The Human Life Amendment, also known as the personhood amendment, says the words "person" or "persons" in the state Constitution should "include any human being from the moment of fertilization." If voters agreed, legal experts say, it would give fertilized eggs the same legal rights and protections to which people are entitled.
The ballot initiative is funded by Colorado for Equal Rights, a grass roots antiabortion organization. Its purpose, initiative sponsor Kristi Burton said, is to lay a legal and legislative basis for protecting the unborn. Its passage would also open the door to modifying other laws for the same purpose, she said.
"We try not to focus on some of the issues that will be taken care of later on," she said, repeatedly saying that the amendment is not aimed at outlawing abortion.
But that is the objective, according to one of the measure's biggest supporters, Colorado Right to Life. "The goal is to restore legal protection to preborn babies from the moment they are conceived, which is the only way we're going to stop abortion," said Leslie Hanks, vice president of the group.

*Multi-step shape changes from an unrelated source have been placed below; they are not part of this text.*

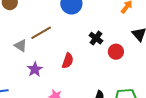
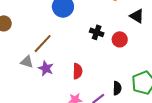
red semicircle: (68, 61) -> (78, 71), moved
purple star: (35, 69) -> (46, 68), moved

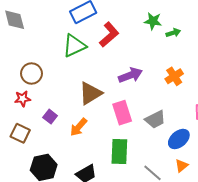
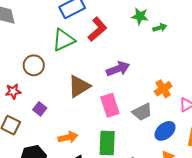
brown circle: (31, 73) -> (34, 65), moved
orange cross: (174, 76) -> (163, 89), moved
orange arrow: (79, 127) -> (68, 137), moved, turned -144

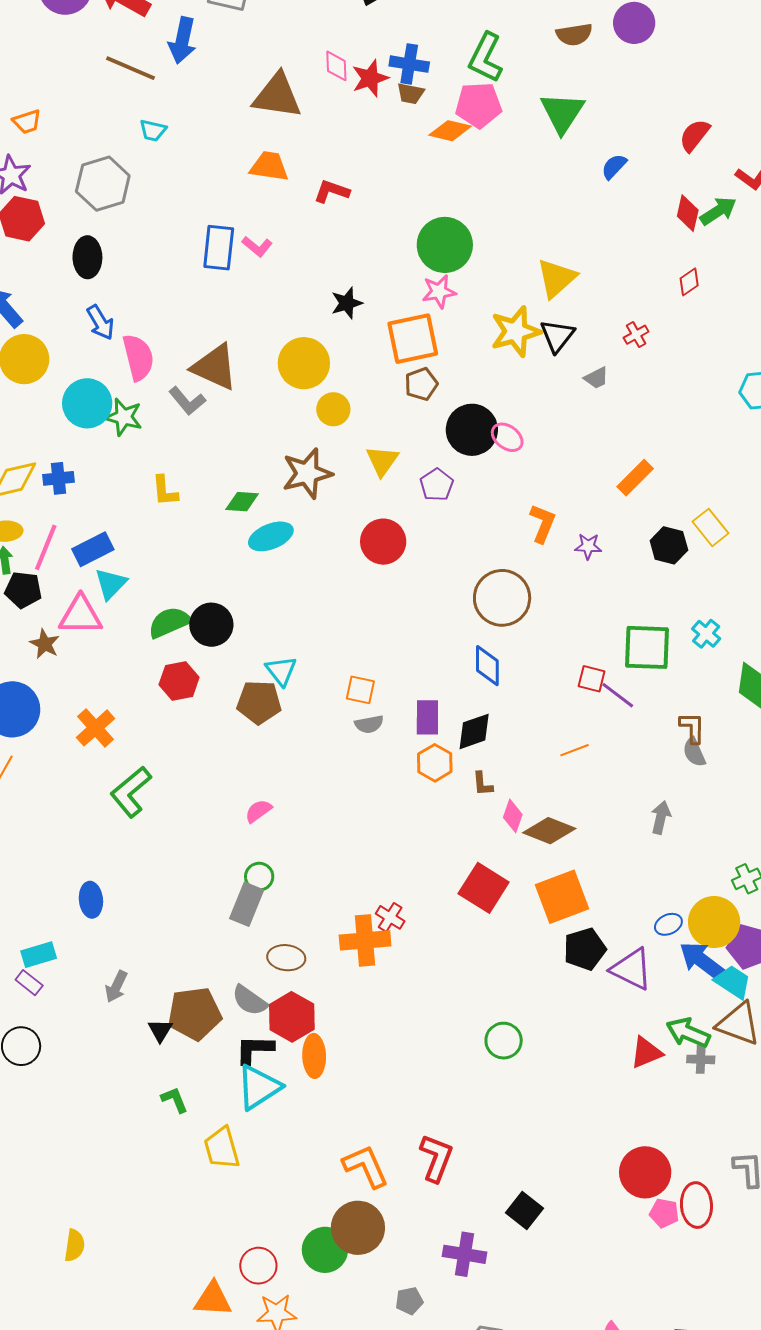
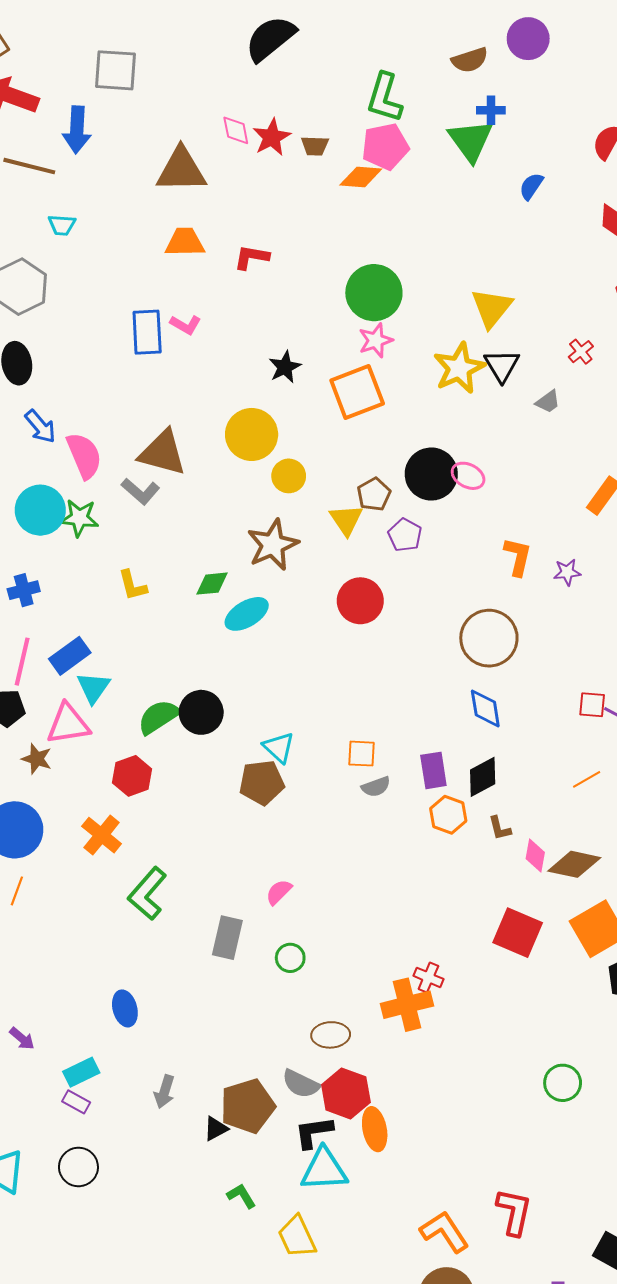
blue cross: (409, 64) -> (491, 110), moved, size x0.7
brown pentagon: (421, 384) -> (374, 494), moved
red hexagon: (179, 681) -> (132, 776), moved
gray rectangle: (247, 904) -> (227, 938), moved
black triangle: (160, 1030) -> (216, 1129), turned 40
cyan triangle: (259, 1087) -> (324, 1170), turned 39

Critics say the aim is not just to outlaw abortion in Colorado but ultimately to overturn Roe vs. Wade, the 1973 decision that legalized abortion nationwide.
The amendment carries broader implications, critics say, such as limiting medical research involving embryos, inviting intrusive government oversight of pregnancies, and banning certain contraception, including the morning-after pill and the intrauterine device, or IUD.
"If we give fertilized eggs legal rights, abortion could be considered murder and a woman could be sent to jail for making the difficult life decision to terminate a pregnancy," said Crystal Clinkenbeard, spokeswoman for Protect Families, Protect Choice, a coalition of medical professionals, community groups and religious leaders who oppose the measure.
The amendment could expand the reach of the law into other arenas, legal experts say. If a woman miscarries, she could be held responsible. Damaged eggs might be eligible for monetary damages. The use of fertilized eggs at fertility clinics or in medical research labs would come into question. The Colorado Supreme Court ruled that the measure could go before voters in November.